Privatisation, casse du droit du travail..

Avec la loi Pacte, Macron tente de relancer en douce le rouleau compresseur néolibéral

Si la vente d’Aéroports de Paris a fait les gros titres, notamment en raison du recours au référendum d’initiative partagé, c’est un cocktail néolibéral global que vient de faire passer la majorité. Privatisations mais aussi continuation de la casse du droit du travail et choc de simplification.

vendredi 12 avril

Double discours. Alors qu’Emmanuel Macron se fait attendre pour les annonces du Grand Débat, dont on sait d’avance qu’elles n’apporteront aucune avancée sociale, il relance en même temps en catimini le calendrier des réformes. La loi Pacte, si elle a beaucoup focalisé l’attention sur la privatisation d’ADP, est un cocktail néolibéral dans le plus pur style macronien. Petit tour de revue du texte.

Côté privatisations, on a donc Aéroports de Paris, mais aussi la FDJ, dont la part de capital détenu par l’Etat va baisser drastiquement ou encore Engie (ex-GDF Suez), dont les parts de l’Etat devraient passer sous la barre des 33% et La Poste avec la montée en puissance de la caisse des dépôts dans le capital. Autre réforme d’envergure : le gouvernement prévoit la fin du tarif de vente règlementé (TRV) du gaz naturel pour 2023 !
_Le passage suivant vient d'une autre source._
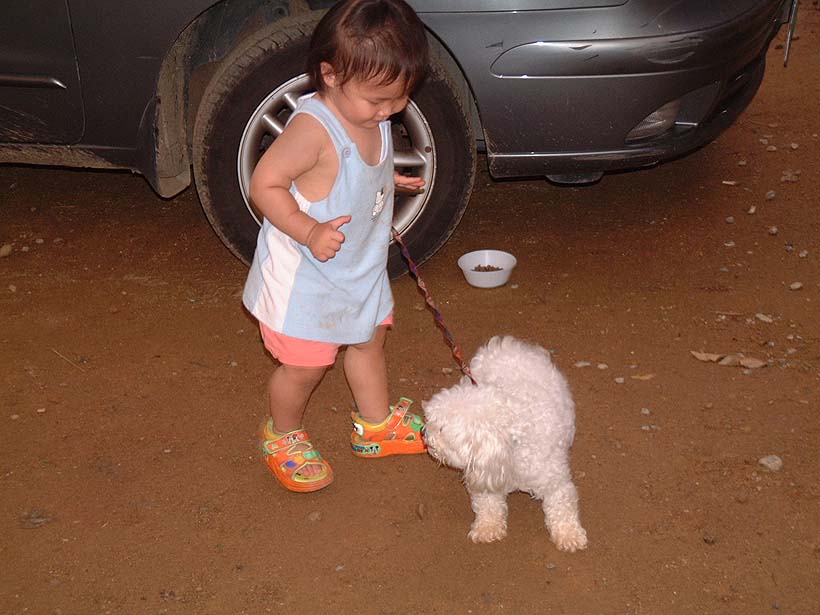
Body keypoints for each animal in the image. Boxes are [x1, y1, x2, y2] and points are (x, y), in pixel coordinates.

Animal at [423, 336, 588, 552]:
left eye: (441, 429)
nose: (423, 433)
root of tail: (506, 345)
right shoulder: (485, 475)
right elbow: (488, 505)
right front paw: (487, 527)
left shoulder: (554, 481)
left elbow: (561, 507)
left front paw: (570, 535)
Côté droit des entreprises, la loi prévoit une simplification des seuils en privilégiant une option à trois catégories : onze, cinquante et 250 salariés. Concrètement, cela va permettre d’exonérer de leurs obligations fiscales et sociales un grand nombre d’entreprises pour un manque à gagner de 500 millions d’euros pour l’Etat. Cette mesure était réclamée de longue date par le MEDEF.

La loi Pacte prévoit également deux attaques majeures contre les salariés. Le gouvernement supprime le forfait social, cotisation patronale prélevée sur l’épargne salariale, une réforme qui va coûter 440 millions d’euros à la Sécurité Sociale. Des mesures sont également prises pour favoriser l’épargne retraite : il s’agit pour le gouvernement de préparer la réforme des retraites et la casse du régime général à venir.

Si la majorité a effectué un saupoudrage social surtout symbolique, en mettant en place plus de transparence sur les salaires pour les entreprises cotées et une limitation des retraites-chapeaux des dirigeants, la tonalité est ultra-libérale. Il s’agit de la première attaque de cette ampleur depuis le début du mouvement des Gilets Jaunes, qui avait imposé une pause dans le rouleau compresseur macronien. Pendant que le gouvernement organise un contre-feu avec les annonces du Grand Débat, il cherche à reprendre la main en catimini, aidé par le silence complice des grands médias, et la manœuvre autour de la privatisation d’ADP.

Pour celles et ceux qui en doutaient encore, le signal est donc clair : Macron a bien l’intention de relancer son programme néolibéral sans aucun changement de ligne. Une manœuvre de diversion que les Gilets Jaunes ont bien compris : ils manifesteront ce samedi 13 avril pour l’acte 22, appelé « Ultimatum 2 » pour l’occasion.